Abstract:Image segmentation in RGB space is a notoriously difficult task where state-of-the-art methods are trained on thousands or even millions of annotated images. While the performance is impressive, it is still not perfect. We propose a novel image segmentation method, achieving similar segmentation quality but without training. Instead, we require an image sequence with a static camera and a single light source at varying positions, as used in for photometric stereo, for example.
What problem does this paper attempt to address?
The problem that this paper attempts to solve is the difficult task of image segmentation in RGB space, especially how to achieve high - quality image segmentation without relying on a large amount of labeled data.

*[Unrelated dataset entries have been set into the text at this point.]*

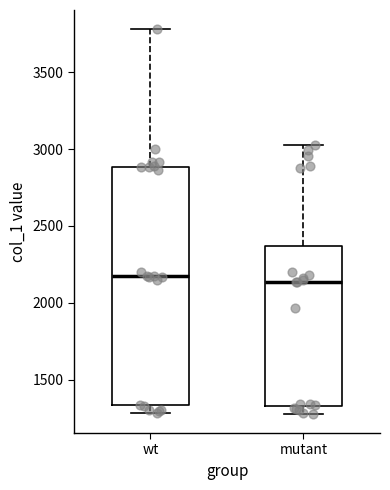

Reading left to right, read every box against the y-axis: the position of its median line, the range the box covers, and the ends of its whiskers. The values are not printed on the chart, so give them approximately, as read against the axis.

wt: median 2150, box 1350 to 2900, whiskers 1300 to 3800
mutant: median 2150, box 1350 to 2350, whiskers 1300 to 3050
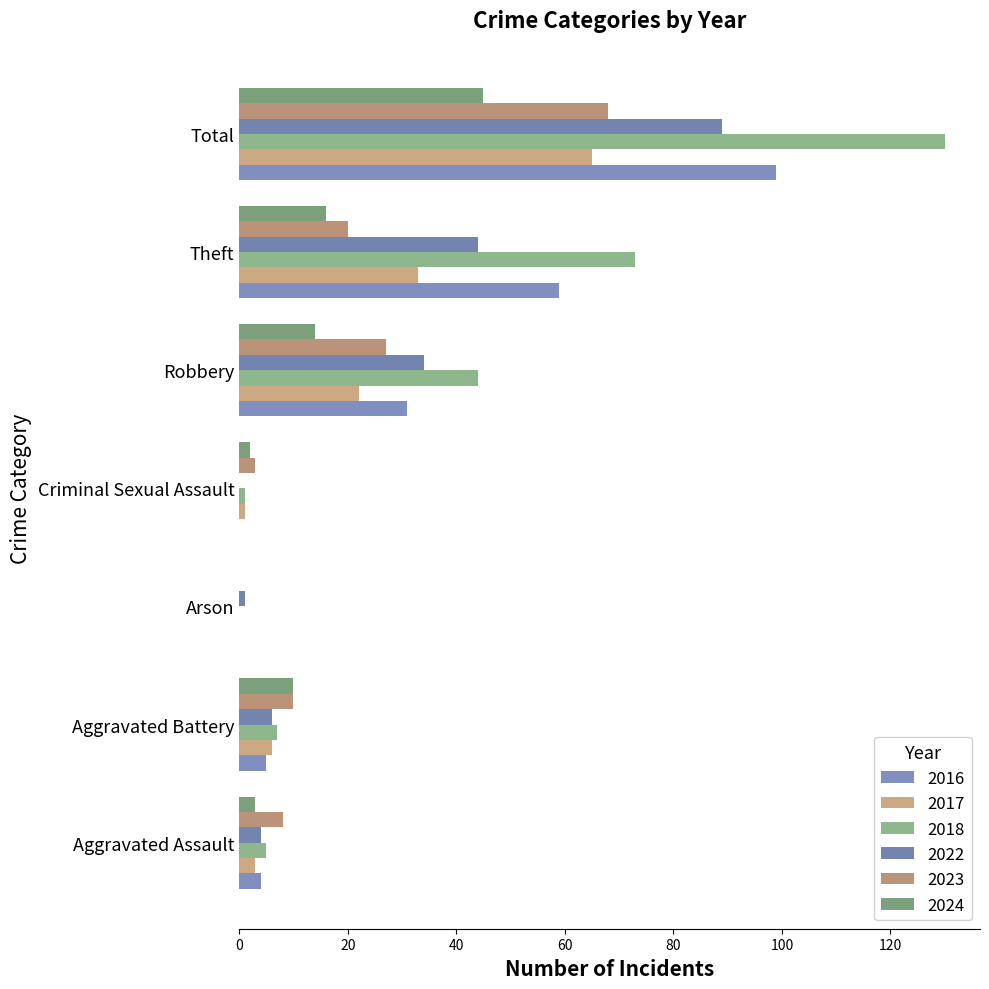

What is the value of the 2022 bar at the 6th from the left?

44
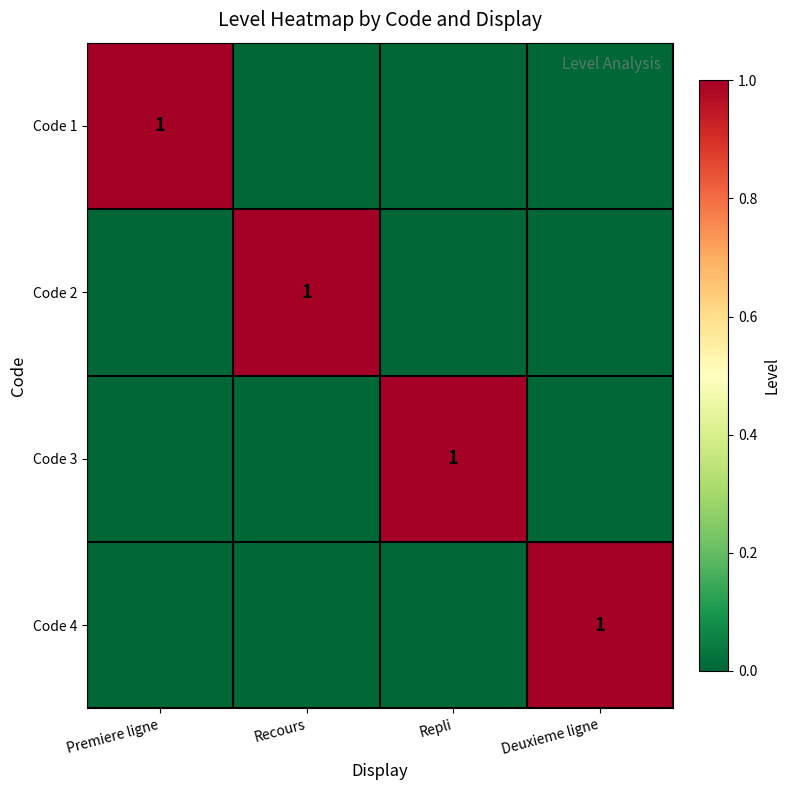

The value of Code 4 at Deuxieme ligne is 1. True or false?

True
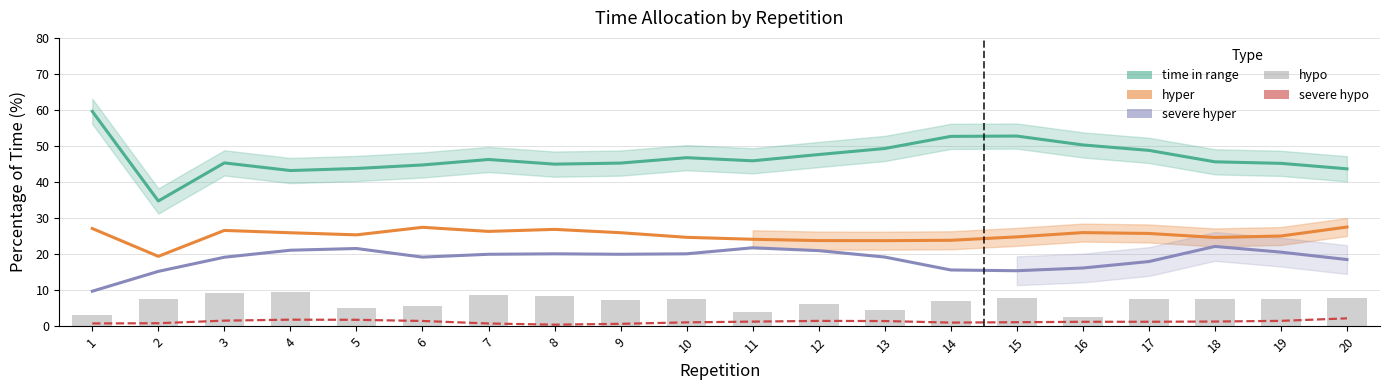

How many groups of bars are there?

20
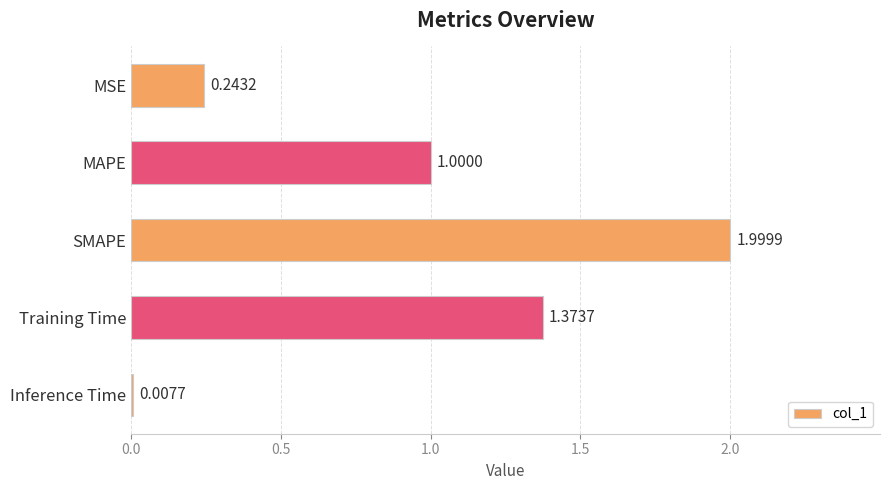

What is the average value?

0.9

Specifically, the author proposes a new image segmentation method based on shadow - hints, aiming to generate segmentation results by using image sequences taken by a static camera and a single light source at different positions.
### Problem Background
1. **Limitations of Traditional Methods**:
- Existing state - of - the - art image segmentation methods usually require thousands or even millions of labeled images for training [Kirillov et al. 2023].
- Although these methods perform excellently, there are still some deficiencies, especially when dealing with complex scenes.
2. **Advantages of the New Method**:
- The method proposed by the author does not require any labeled data, but uses the transition between light and shadow to reveal the spatial structure of the scene and track the contours of objects.
- This method is especially suitable for scenarios such as photometric stereo, where foreground objects cast shadows on background objects under different lighting conditions.
### Solution
To achieve this goal, the author proposes the following steps:
1. **Shadow Edge Detection**:
- Use the template matching method to detect the shadow - to - light transitions in all shadow masks and combine these transitions into the edge strength and direction for each pixel.
- Expressed by the formula:
\[
b_{p,d} = \frac{\sum_{l} \omega_{l,p,d} \cdot \sigma\left(\frac{E_{l,p,1} - E_{l,p,d}}{\beta}\right)}{\sum_{l} \omega_{l,p,d}}
\]
where $\omega_{l,p,d} \in \{0,1\}$ is a binary weight and $\sigma$ is the Sigmoid function.
2. **Sub - pixel Delaunay Triangulation**:
- Extract fine contours from the edge strength and direction through non - maximum suppression and double - thresholding.
- Use quadratic fitting to accurately locate the sub - pixel positions of edge pixels to obtain smoother contours.
3. **Segmentation**:
- Use Delaunay triangulation to connect edge pixels into a 2D polygonal mesh.
- Gradually fuse triangles through the minimum spanning tree algorithm to form larger fragments.
- Calculate the aspect ratio of each fragment:
\[
l_S = \frac{|S| - A_{\text{min}}}{\min_{e \in S}(|e|)}
\]
where $A_{\text{min}}$ is the minimum fragment area, which is used to ensure that small fragments are fused.
4. **Experimental Verification**:
- The author conducted comparative experiments between this method and classical and learning - based image segmentation methods, including FH04 [Felzenszwalb and Huttenlocher 2004] and Segment Anything Model (SAM23) [Kirillov et al. 2023].
- The results show that this method can produce results comparable to SAM23 in many cases, and shows higher robustness especially when dealing with textured areas.
### Conclusion
This method provides an alternative for image segmentation without relying on labeled data, and can be manually refined while controlling the segmentation granularity in real - time. This provides a new way to create labeled data sets for training learning - based image segmentation algorithms.
---
Through the above methods, the author has successfully solved the problem of achieving high - quality image segmentation without relying on a large amount of labeled data, and demonstrated its potential in practical applications.